Source excerpt
Yes, it’s possible. Here are 9 practices for how to increase team accountability without squashing your team morale.

How to hold employees accountable without micromanaging them

If you’re a leader who wants the best outcomes, the natural question to ask is:  “How to hold employees accountable without micromanaging them?” 

However, this question can feel complicated.

As much as you want your team to be more accountable, you’ve never been eager to play “bad cop.” The last thing you want to do is become “that micromanager,” getting people’s nerves by checking in with people incessantly and scrupulously enforcing deadlines. After all, when did the role of a leader become the role of a taskmaster?

Simultaneously, you feel the swirl of work – the pace, the volume of it – consuming you and your team. You wonder if you even have another option than to become “that micromanager.” Someone makes a mistake. Someone misses a deadline… Those incidents aren’t going to cut it if you’re going to get to where you want to go as a team. Though you don’t relish in the role, how else are you supposed to keep your team accountable without cracking the proverbial whip?

Another option does exist. It is possible to keep your team accountable without micromanaging them – and with no proverbial whips cracked 😉

How, exactly? Here are some practices for how to hold employees without micromanaging them…

9 practices for how to hold employees accountable without micromanaging them.

DO NOT:  Perpetuate interruption cycle.

“What’s the status on this?”

It feels like a harmless question. And hey, as a leader, you need to know!

However, lighting up the @Mentions in Slack or overloading the email inbox only annoys – it doesn’t motivate. You can only imagine the feeling of dread you instigate when every single touchpoint of communication you have with a team is:  “What’s the status on this?”

Dataset entries
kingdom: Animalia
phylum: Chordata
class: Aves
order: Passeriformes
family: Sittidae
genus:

Exercise goal
From the piece on team accountability above, extract the passage that starts with the words containing "Yes, it’s possible." and ends with "can feel complicated.", copying it word for word.

Full solution
Yes, it’s possible. Here are 9 practices for how to increase team accountability without squashing your team morale.

How to hold employees accountable without micromanaging them

If you’re a leader who wants the best outcomes, the natural question to ask is:  “How to hold employees accountable without micromanaging them?” 

However, this question can feel complicated.